Practical takeaway: automate low-emotional, deterministic review feedback; keep humans for architecture, security, product feel, and ambiguous tradeoffs.

Claim: QA agents can eventually self-heal failed acceptance criteria.

Verdict: Mixed / promising but risky.
Confidence: Medium.
Practical takeaway: start by producing evidence-backed QA reports; only auto-create fix PRs for low-risk failures with strong tests.

Screen-level insights

0:37 title slide: “Agents don’t do stand-ups / Building the post-engineering org.” This visual frames the talk as organizational redesign, not just tooling.
3:40 results slide: Shows “Results: AI augmented engineering” with 16w without AI vs 7w actual, 1 engineer freed at week 3.5, 2.7x capacity multiplier, and 8.6/10 average quality across 5 features. This is the central evidence slide, but it is internal/case-study evidence.
5:12 “Scrum didn’t survive” slide: The subtitle says rituals designed for humans do not work for agents. The visual matters because it marks the talk’s shift from productivity metrics to process redesign.
10:18 “Guardrail architecture: agent specific review gates” slide: Shows “Verifiable, deterministic tasks” and examples like unit tests, E2E tests, linters, PR prerequisites. This is the practical corrective to the talk’s risky velocity claims: guardrails are the safety mechanism.
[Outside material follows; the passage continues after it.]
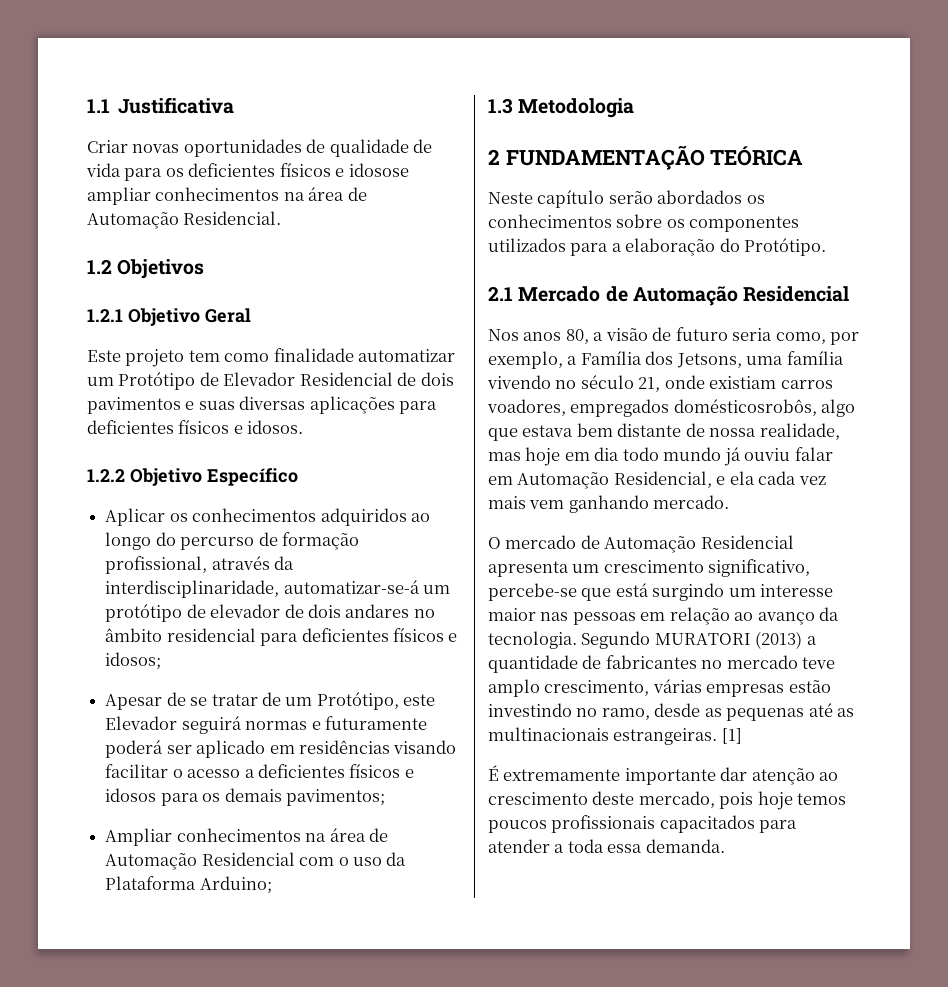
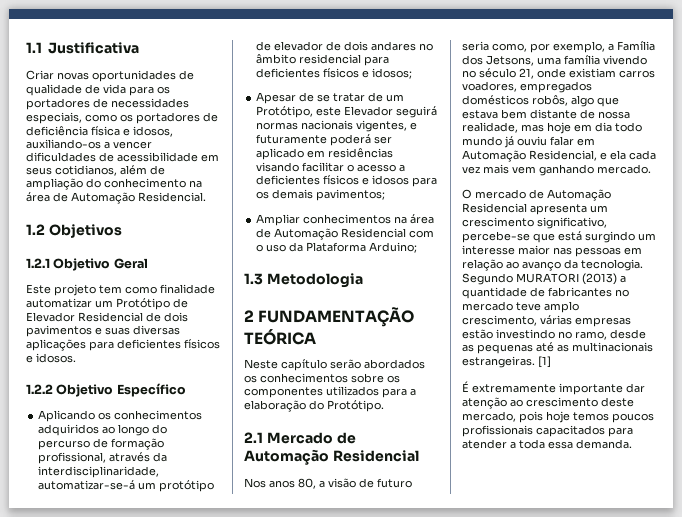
[188,163,409,177] [87,187,280,205] deficientes físicos e idosose ampliar conhecimentos -> [26,98,189,110] [26,112,218,124] [26,126,173,137] [26,139,152,149] [26,152,219,162] [26,165,165,176] [26,178,186,190] portadores de necessidades especiais, como os portadores de deficiência física e idosos, auxiliando-os a vencer dificuldades de acessibilidade em seus cotidianos, além de ampliação do conhecimento
[105,508,166,526] Aplicar -> [38,410,96,422] Aplicando
(308, 725) none -> [301,120,408,132] nacionais vigentes,
[673,399,817,416] domésticosrobôs, -> [462,95,568,106] domésticos robôs,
Visible UI/tools: Google Slides/browser, agent-generated specs/LDDs/tickets/PRs discussed in transcript, feature flags, analytics generation, agentic code review, QA agent, staging deploys, deterministic CI checks.

Verification notes

Verification passes performed:

Source/evidence audit: Cross-checked agent workflow feasibility against Claude Code docs, hooks/security docs, GitHub Actions CI docs, and Intercom’s shipping-feedback argument. External evidence supports methods, not PFF’s private metrics.
Transcript/comment/frame fidelity audit: Matched the analysis to transcript sections on 25x deploys, 10x output, huddles, spec/LDD/ticket flow, guardrails, QA agents, and comments challenging methodology.
Hallucination/overclaim audit: Treated PFF numbers as unverified case-study claims and highlighted confounders: two top engineers, smaller team, project selection, and metric design.
Actionable Insights audit: The top section provides a pilot workflow, checklists, evaluation criteria, commands/source links, and concrete cautions rather than generic “use AI” advice.

Residual uncertainty: there is no public dataset or control group for the case study; comments suggest important methodological concerns that remain unresolved.

Actionable Insights audit: expanded to the newer detailed format with fuller implementation notes, evaluation checks, and cautions where the existing evidence supports elaboration.